### EXERCISE TEXT:

%%

The fine piece certainly is worth reading in its entirety. Notable excerpt:

“[Like] is a kind of get-out-of-jail-free card, relieving the speaker of accountability. It tells students that the world is so intrigued by what they have to say that it is willing to clean up after them, to sift through the verbal refuse for the nuggets concealed within.”

As an English teacher myself, I’ve noticed a common retort to such arguments: “who cares?” But to dismiss this criticism of flabby, inexpressive language with a shrug is, it seems to me, to be complicit in the erosion, or “corruption” as Gup says, of language as a whole.

One could argue the erosion has been happening for awhile now. The extraneous “like” has been a problem since at least the early ‘90’s, when my own high school English teacher interrupted an offensive “It’s, like, really hot outside” with “Is it LIKE hot, or is it INDEED hot?” Prof. Gup in his article explains that he notified his students of their uttered “likes” by holding aloft a “LIKE” sign at each offense. Both methods call attention to use of verbal fillers on the spot, and emphasize slowing down and thinking about what we’re saying: that is, speaking with deliberation. Don’t expect the listener to “clean up after you,” as the quote above has it. This idea, of course, also applies to written expression; as Strunk and White’s venerable Elements of Style says about writing a paragraph,

“A sentence should contain no unnecessary words, a paragraph no unnecessary sentences, for the same reason that a drawing should have no unnecessary lines and a machine no unnecessary parts.”

%%

### THE DATA:
%%

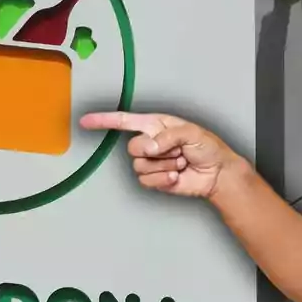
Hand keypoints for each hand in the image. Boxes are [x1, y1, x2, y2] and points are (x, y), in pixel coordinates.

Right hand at [79, 111, 242, 198]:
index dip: (104, 121)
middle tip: (177, 152)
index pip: (124, 121)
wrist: (216, 173)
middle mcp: (150, 142)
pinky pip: (146, 181)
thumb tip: (149, 148)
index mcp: (155, 125)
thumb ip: (167, 137)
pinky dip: (163, 180)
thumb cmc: (208, 148)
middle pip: (133, 148)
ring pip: (139, 166)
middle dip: (156, 151)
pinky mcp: (154, 179)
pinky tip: (177, 176)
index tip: (85, 121)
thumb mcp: (191, 133)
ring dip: (164, 166)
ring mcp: (151, 162)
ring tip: (180, 163)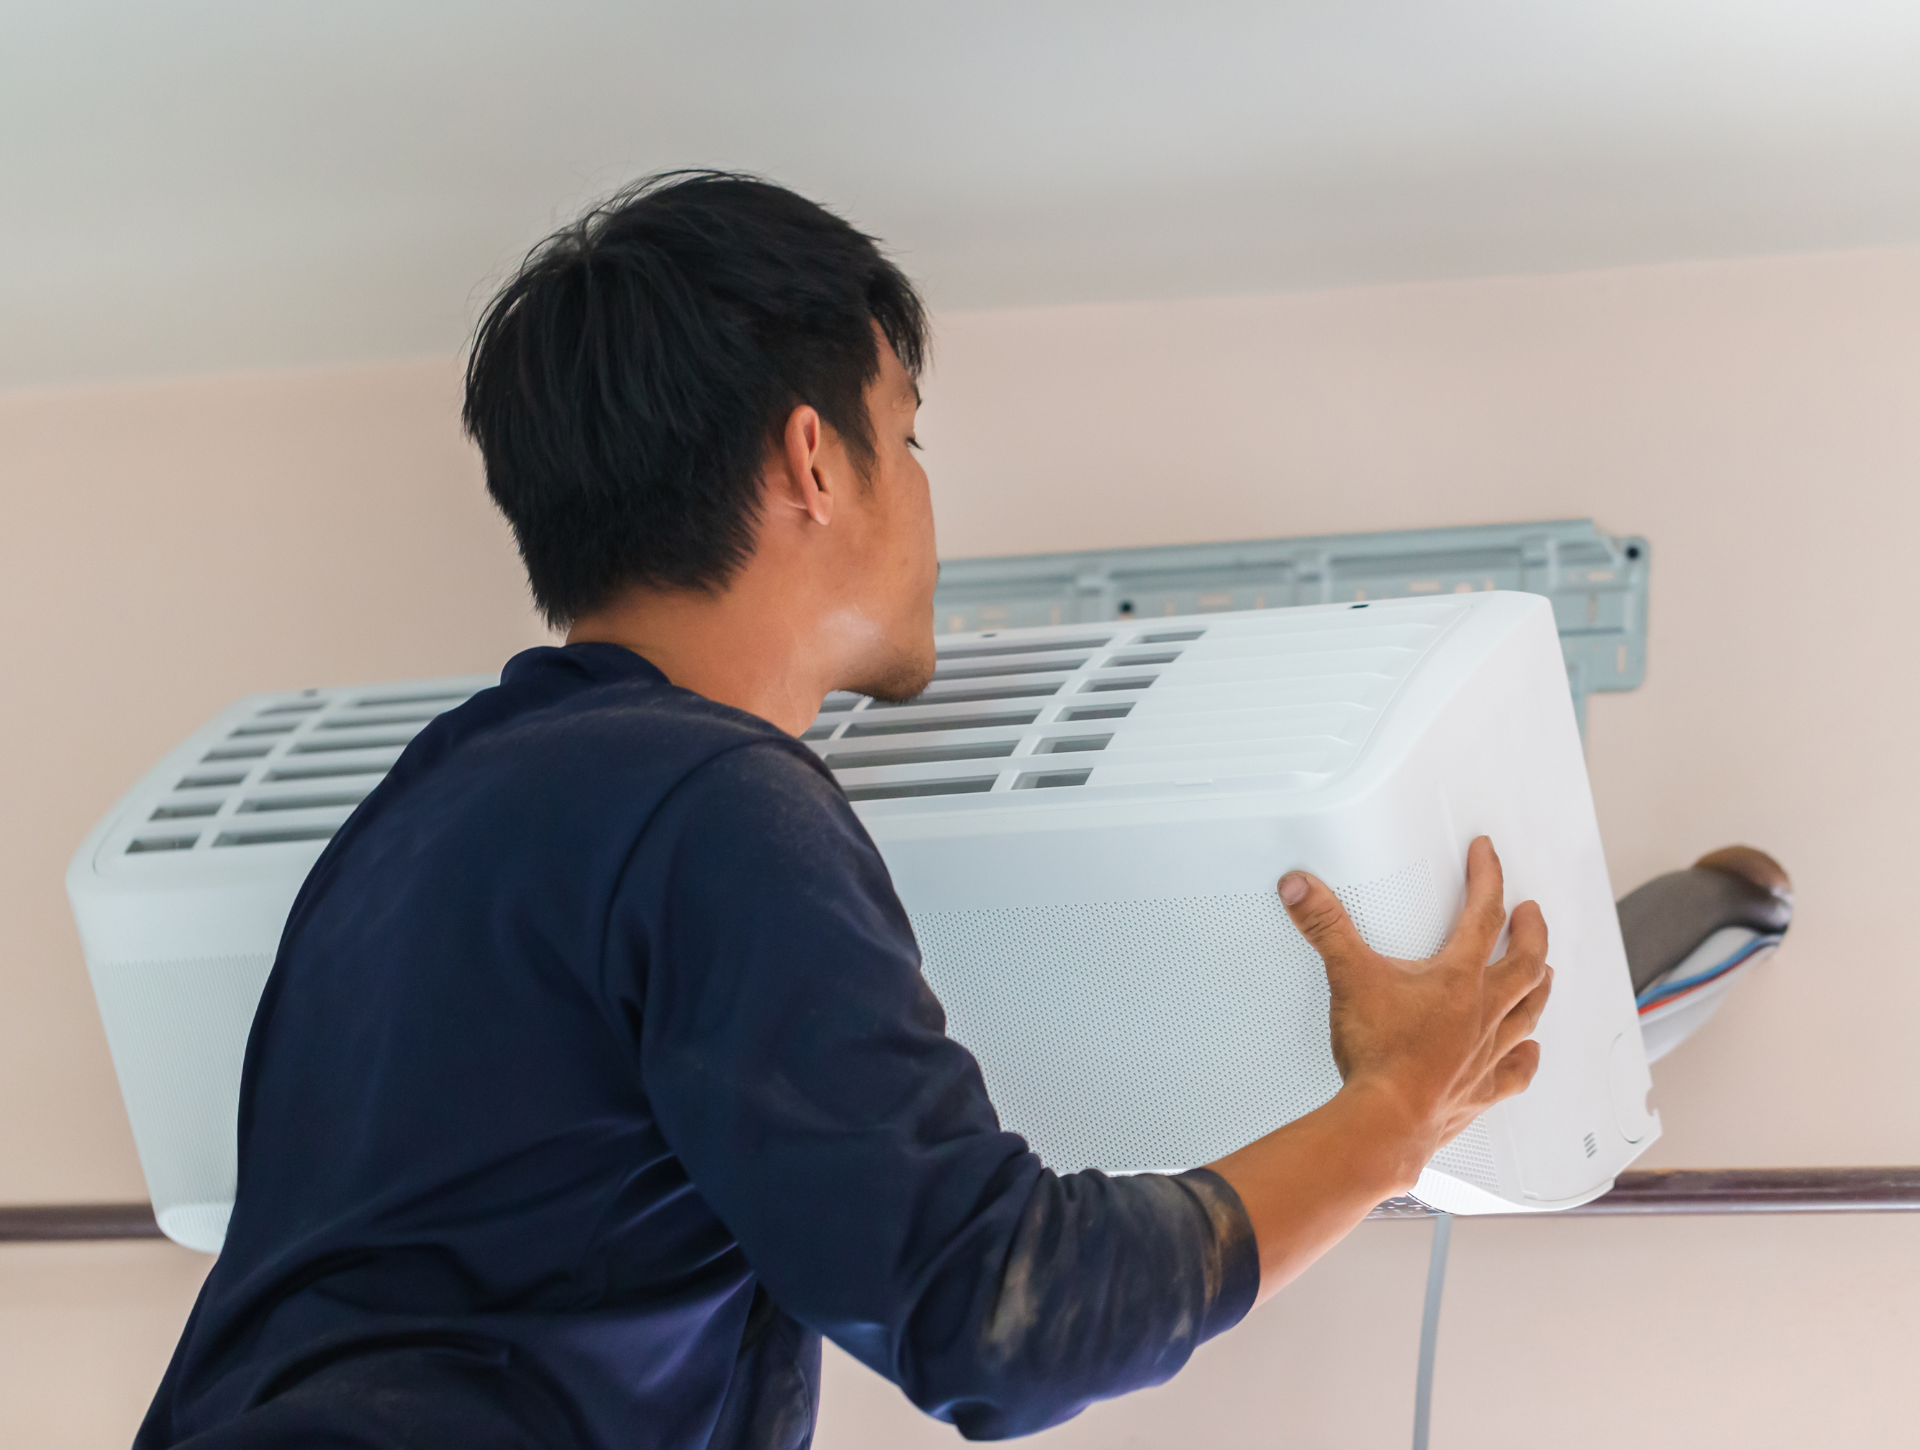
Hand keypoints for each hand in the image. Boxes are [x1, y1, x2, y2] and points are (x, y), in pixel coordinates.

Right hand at [1278, 835, 1551, 1176]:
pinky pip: (1516, 1072)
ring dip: (1538, 986)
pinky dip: (1526, 1060)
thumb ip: (1326, 928)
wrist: (1386, 1120)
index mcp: (1457, 979)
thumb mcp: (1348, 976)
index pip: (1482, 914)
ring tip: (1545, 971)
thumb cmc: (1378, 1056)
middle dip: (1530, 931)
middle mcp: (1482, 1012)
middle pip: (1524, 962)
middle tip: (1532, 913)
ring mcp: (1487, 1053)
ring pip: (1528, 1011)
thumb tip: (1303, 891)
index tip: (1487, 855)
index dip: (1487, 877)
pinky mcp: (1481, 1089)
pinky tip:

%%

### TASKS TO COMPLETE:
**1)** Using the essay on verbal fillers, decide whether each statement agrees with it. Answer yes or no for each, and quote the words that settle it.
(a) Gup pointed out his students' uses of "like" by holding up a sign.
(b) The writer dates the problem of the extraneous "like" to the early 2000s.
(c) The writer limits the idea of speaking with deliberation to spoken language.
**2)** In the essay on verbal fillers, how did the writer's high school English teacher respond to "It's, like, really hot outside"?

### SOLUTIONS:
**1)**
(a) Yes: "he notified his students of their uttered “likes” by holding aloft a “LIKE” sign at each offense"
(b) No: "The extraneous “like” has been a problem since at least the early ‘90’s"
(c) No: "This idea, of course, also applies to written expression"

**2)** The teacher asked, "Is it LIKE hot, or is it INDEED hot?"